Just days after North Korea successfully launched a new intercontinental ballistic missile — another dramatic weapons advancement that further escalated tensions with the United States and South Korea — state media is reporting that people in Pyongyang have taken to the streets to celebrate with a street party and fireworks.
The official Korean Central News Agency reported Thursday that “dancing parties” had broken out in the capital and that there was “great joy and excitement” among government employees and civilians because of the previous day's launch.
In photographs released by the Associated Press and Agence France-Presse on Friday, thousands of people were shown on the streets of Pyongyang watching fireworks displays. In some photographs, soldiers could be seen hugging and smiling.

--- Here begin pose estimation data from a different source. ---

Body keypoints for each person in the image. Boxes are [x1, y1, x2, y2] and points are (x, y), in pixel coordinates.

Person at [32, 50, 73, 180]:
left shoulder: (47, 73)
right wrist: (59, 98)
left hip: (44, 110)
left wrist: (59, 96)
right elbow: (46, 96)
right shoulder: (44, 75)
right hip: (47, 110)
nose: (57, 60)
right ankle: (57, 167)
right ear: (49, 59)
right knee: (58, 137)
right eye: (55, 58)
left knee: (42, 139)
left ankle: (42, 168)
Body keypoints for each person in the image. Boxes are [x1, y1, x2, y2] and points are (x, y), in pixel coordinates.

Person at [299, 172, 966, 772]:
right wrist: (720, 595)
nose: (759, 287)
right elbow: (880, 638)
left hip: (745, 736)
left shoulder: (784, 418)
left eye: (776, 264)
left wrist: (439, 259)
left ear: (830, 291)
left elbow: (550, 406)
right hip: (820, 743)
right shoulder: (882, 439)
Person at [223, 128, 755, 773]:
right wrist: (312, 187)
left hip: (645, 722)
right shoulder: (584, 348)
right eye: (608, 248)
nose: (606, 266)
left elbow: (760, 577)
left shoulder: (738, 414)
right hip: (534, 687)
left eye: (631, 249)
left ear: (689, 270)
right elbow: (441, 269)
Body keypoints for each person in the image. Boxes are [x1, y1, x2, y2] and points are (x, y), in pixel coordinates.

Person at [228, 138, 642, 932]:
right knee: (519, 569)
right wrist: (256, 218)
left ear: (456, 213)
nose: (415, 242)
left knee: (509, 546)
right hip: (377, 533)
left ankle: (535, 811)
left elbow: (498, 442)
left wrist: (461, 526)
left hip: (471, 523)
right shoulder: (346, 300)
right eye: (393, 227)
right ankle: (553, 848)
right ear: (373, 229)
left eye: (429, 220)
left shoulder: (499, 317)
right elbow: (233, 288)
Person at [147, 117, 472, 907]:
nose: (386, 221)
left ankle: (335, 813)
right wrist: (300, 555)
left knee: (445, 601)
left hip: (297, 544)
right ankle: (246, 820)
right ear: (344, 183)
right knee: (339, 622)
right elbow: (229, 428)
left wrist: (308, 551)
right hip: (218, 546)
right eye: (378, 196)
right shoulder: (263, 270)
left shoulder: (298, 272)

The country's leader, Kim Jong Un, was shown celebrating with the crew that launched the missile shortly before 3 a.m. on Wednesday, in photographs released by North Korean state media.
North Korea frequently stages enormous events in Pyongyang, its grandiose capital. Often, the events have a politically provocative edge — in August, the country staged a rally with thousands of citizens who protested U.N. sanctions on North Korea and held signs that read “Protect our nation to the death.”
Given that the country is one of the most repressive regimes in the world with little access for foreign observers, it is difficult to gauge whether the public support that appears to be shown in these events is genuine. However, North Korean citizens are frequently exposed to propaganda about the need for North Korea's missile and nuclear weapons programs.
Pyongyang's official statement on Wednesday's launch suggested that the test showed North Korea was a nuclear state. “Kim Jong Un declared with pride that now we have finally realized the great historic cause of completing the state nuclear force, the cause of building a rocket power,” said the statement, which was read on state television after the launch.
Analysts who have pored over images of the missile launched on Wednesday have expressed surprise at its large size. The long flight time of the missile suggests it has a range that could target all of the United States, including Washington, D.C., though experts suspect that its range would be more limited if an actual nuclear warhead were attached — instead of the light, dummy payload that the test missile was believed to carry.